For the conceptual map of what’s in the data plane bucket versus the control plane database, see Where your data lives. This page describes which data is covered by the retention policy and what happens when data is deleted.

Retention periods are set by your Union.ai plan:

Plan Retention period
Teams 30 days
Enterprise 1 year

Retention periods are not adjustable through the UI or CLI.

Data categories

The retention policy applies to the following data:

  1. Workflow execution data: the per-run artifacts written during task execution:

    • Task inputs and outputs (the inputs.pb / outputs.pb protobuf payloads written by the platform during run setup and task execution).
    • Offloaded large values: flyte.io.File, flyte.io.Dir, flyte.io.DataFrame, and other reference-type payloads — both in their default location and in any custom location specified per run via flyte.with_runcontext(raw_data_path=...).
    • Deck and report artifacts.
    • Trace checkpoints.
  2. Workflow code: The code that is uploaded by flyte deploy or flyte run --copy-style all and that make up the logic of your tasks and apps and other Flyte entities.

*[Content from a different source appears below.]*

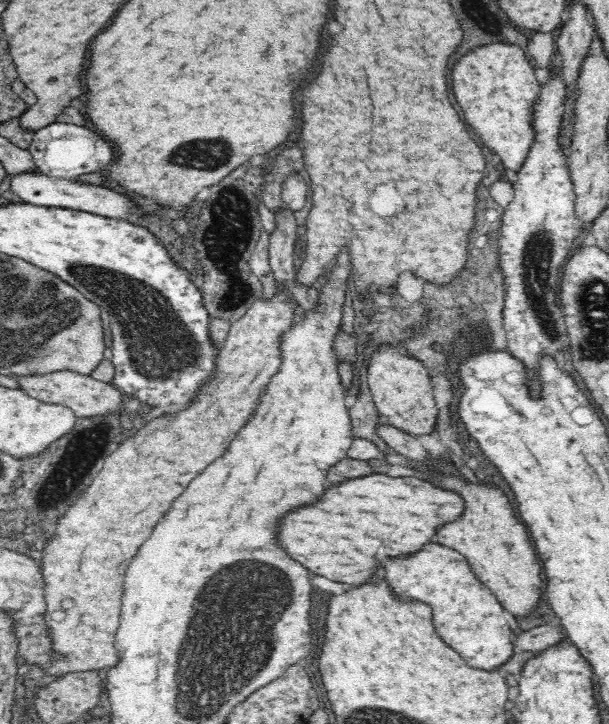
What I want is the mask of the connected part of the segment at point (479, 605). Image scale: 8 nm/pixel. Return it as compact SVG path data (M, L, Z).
M430 542L408 558L384 562L384 578L394 595L430 606L436 634L470 665L494 671L516 652L514 634L504 618L501 602L475 575L466 558L452 548Z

When the age of the data reaches the plan’s retention period, it is deleted.

Attempting to access deleted data

If you attempt to access deleted data, you will receive an error:

  • When task input/output data is deleted, the Input/Output tabs in the UI display a Not Found error.
  • When Deck data is deleted, the Deck view in the UI displays a Not Found error.
  • When artifact references resolve to deleted blobs, the UI shows a URL that points to a no longer existing object.

To remedy these types of errors, you have to re-run the workflow that generated the data in question.

  • When workflow code is deleted, executions that depend on it will fail.

To remedy this, you have to both re-deploy and re-run the workflow.

Data retention and task caching

Task caching is adjusted to match the retention period. To avoid attempts to retrieve cache data that has already been deleted, the cache age is configured to be less than the retention period.